4)扩大公众参与程度。由于当地居民长期生活在国家公园的周围,对国家公园的自然环境甚为熟悉,如果在国家公园立法过程中尽量多地听取当地居民的意见,将会对制定切实可行的国家公园立法及加强各立法间的衔接大有裨益。因此,在制定国家公园立法时,务必要建立相应的激励机制。在鼓励公众参与国家公园决策、管理和监督工作的同时,更要明确生态补偿制度,让公众切实享受到参与环境保护所带来的生态红利。
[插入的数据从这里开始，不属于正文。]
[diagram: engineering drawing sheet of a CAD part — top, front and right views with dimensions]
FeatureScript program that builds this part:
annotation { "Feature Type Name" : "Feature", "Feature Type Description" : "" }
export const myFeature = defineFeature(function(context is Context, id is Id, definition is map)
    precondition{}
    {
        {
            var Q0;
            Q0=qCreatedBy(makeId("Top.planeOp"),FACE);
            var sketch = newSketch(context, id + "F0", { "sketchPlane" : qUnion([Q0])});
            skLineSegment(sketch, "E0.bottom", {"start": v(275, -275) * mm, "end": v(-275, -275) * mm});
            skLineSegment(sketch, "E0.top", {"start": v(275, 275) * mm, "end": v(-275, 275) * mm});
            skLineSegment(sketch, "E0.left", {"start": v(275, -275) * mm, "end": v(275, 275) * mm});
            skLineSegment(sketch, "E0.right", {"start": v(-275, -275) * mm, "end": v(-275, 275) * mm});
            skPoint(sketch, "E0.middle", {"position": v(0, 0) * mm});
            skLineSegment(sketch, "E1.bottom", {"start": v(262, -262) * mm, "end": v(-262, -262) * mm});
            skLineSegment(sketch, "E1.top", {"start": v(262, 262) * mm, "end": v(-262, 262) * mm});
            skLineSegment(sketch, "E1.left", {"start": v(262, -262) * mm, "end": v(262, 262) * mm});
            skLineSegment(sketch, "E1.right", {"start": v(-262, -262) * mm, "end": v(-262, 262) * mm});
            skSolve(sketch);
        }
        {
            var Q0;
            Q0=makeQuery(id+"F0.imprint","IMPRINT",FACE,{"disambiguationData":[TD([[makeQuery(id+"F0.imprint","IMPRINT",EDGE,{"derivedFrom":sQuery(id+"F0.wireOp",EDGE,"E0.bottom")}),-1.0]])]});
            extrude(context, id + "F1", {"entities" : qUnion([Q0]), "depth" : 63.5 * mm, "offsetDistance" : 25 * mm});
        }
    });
另外,关于公众参与立法活动的事项,法律不能仅作简单抽象的概括性说明,应将相关事项具体化,切实保障公众参与立法的权利。
3.2 微观层面:建构国家公园
与自然保护地法律衔接
3.2.1 二者共同适用之法律原则
在《国家公园法》制定过程中,应当理顺其与自然保护地之间的关系,总结提取能够同时适用于国家公园法与自然保护地法的法律原则,将其纳入《国家公园法》中,为将来自然保护地法的制定奠定基础。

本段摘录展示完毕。